Descendo o vale, furando pelo trilho sinuoso, seguimos em direção a Covas do Rio. Pelo caminho tivemos a oportunidade de encontrar alguns brinquedos que os habitantes da aldeia foram deixando a caminho dos campos. Mas nem todas surpresas foram boas; depois das conversas iniciais sobre as víboras que existem na região, a caminho da aldeia tivemos um encontro imediato com uma cobra, que descansava sobre um muro.
Passámos pela aldeia e subimos a encosta em direção a Covas do Monte. Os desenhos da orografia acidentada entravam pelos olhos e a sensação de pequenez ia aumentando. Os vales são profundos e as partes mais escondidas não chegam a ver o sol. Avistámos depois a aldeia, aninhada no sopé de um tempo que parece estar a fazer as malas para seguir viagem. Seguiu-se uma extenuante subida pelo Portal do Inferno, em que a mente se vai iludindo com uma proximidade falsa do cimo da encosta. Parece perto, mas nunca mais chega e exige muitos pingos de suor.
A chegada ao topo do Portal marcou o encontro com o segundo grupo, que iria percorrer o Trilho Palhais. Depois dos cumprimentos iniciámos a descida pela cascata da ribeira. Pelo meio surgiram algumas dificuldades de progressão. Tendo em conta a heterogeneidade do grupo, talvez a escolha do percurso não tivesse sido a mais oportuna. Porém, os participantes souberam vencer o desafio. A promessa do trilho foi sendo adiada a jusante da ribeira, mas lá acabou por concretizar-se. Já tinha passado em parte deste percurso, mas nunca tinha ido até à Drave por ali. Fiquei agradavelmente surpreendido e talvez venha a repetir, fazendo a subida desde a aldeia.
Qualquer que seja o caminho que se tome para a Drave, o seu avistamento é sempre um momento de encanto. Com esta abordagem, creio que já percorri todas as encostas e ribeiras que a criaram. E é sempre um regresso a uma essência perdida no tempo. Creio que de cada vez que um português encontra a Drave, redescobre séculos de nacionalidade, presa pelos contrafortes da Serra da Arada, num dos espaços mais edílicos do país.
À Drave já tinham chegado outros participantes do evento. Havia também muitos escuteiros por lá, que paulatinamente vão recuperando algumas casas da aldeia. Apesar de abandonada, apenas nas noites invernais está realmente só. O almoço volante na aldeia serviu para descansar e apreciar o cenário envolvente. Depois da foto, seguiu-se uma sobremesa exigente. Entre o trilho mais longo e o mais íngreme, a maioria acabou por escolher este último, seguindo pelo antigo caminho que fazia a ligação entre a Drave e Gourim. A subida da encosta deixou algumas marcas e o grupo esticou-se e dividiu-se.

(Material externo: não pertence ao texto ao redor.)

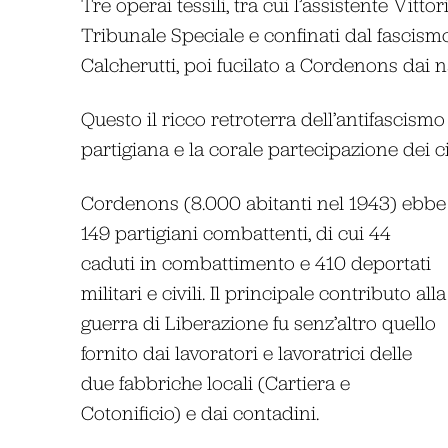
Tre operai tessili, tra cui l’assistente Vitto
Tribunale Speciale e confinati dal fascismo.
Calcherutti, poi fucilato a Cordenons dai na
Questo il ricco retroterra dell’antifascis
partigiana e la corale partecipazione dei ci
Cordenons (8.000 abitanti nel 1943) ebbe
149 partigiani combattenti, di cui 44
caduti in combattimento e 410 deportati
militari e civili. Il principale contributo alla
guerra di Liberazione fu senz’altro quello
fornito dai lavoratori e lavoratrici delle
due fabbriche locali (Cartiera e
Cotonificio) e dai contadini.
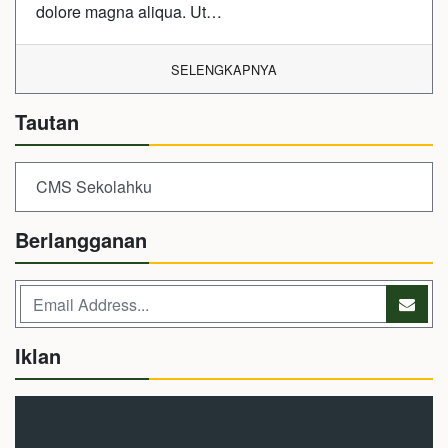
dolore magna aliqua. Ut…
SELENGKAPNYA
Tautan
CMS Sekolahku
Berlangganan
Iklan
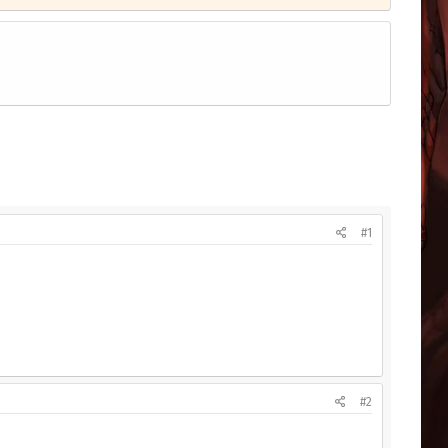
#1
#2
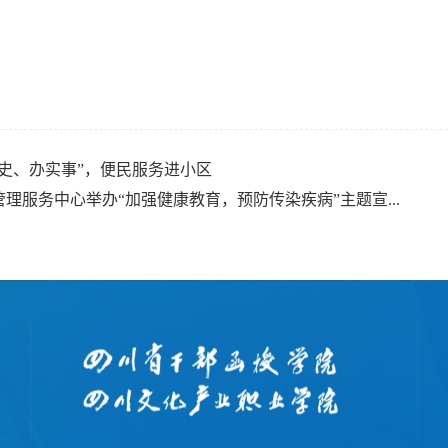
党史、办实事”，便民服务进小区
管理服务中心举办“加强健康教育，预防传染疾病”主题宣...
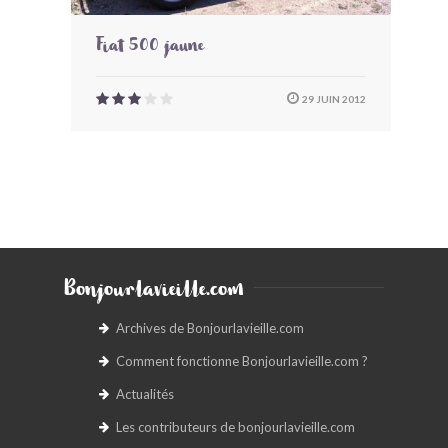
Fiat 500 jaune
29 JUIN 2012
Bonjourlavieille.com
Archives de Bonjourlavieille.com
Comment fonctionne Bonjourlavieille.com ?
Actualités
Les contributeurs de bonjourlavieille.com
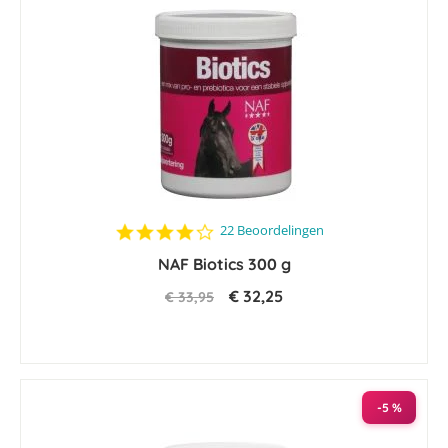
4.0
22 Beoordelingen
star
NAF Biotics 300 g
rating
€ 32,25
€ 33,95
-5 %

Lá em cima, com a Serra da Arada estendida em encostas tamanhas, reencontrámos uma vista alargada sobre a paisagem envolvente. A partir daqui, os objetivos alteraram-se e os participantes seguiram o seu ritmo, atalhando conforme as circunstâncias. Seguindo pelo topo da encosta, contornámos os vislumbres sobre a Drave e descemos depois para a outra vertente, onde reencontrámos a ribeira de Palhais. Fiquei por ali mais algum tempo à espera da chegada dos últimos participantes e acabei por seguir à boleia para a Pena. Caiu entretanto um nevoeiro sebastiânico e paisagem fechou-se em silêncio. Chegado à aldeia ainda fui a tempo dos petiscos e das bebidas de conforto.
Terminou assim mais um GeoTrail Montanhas Mágicas. Apesar das peripécias, foi um bom dia pela montanha, de corridas e aventuras. Muito obrigado a todos pela presença!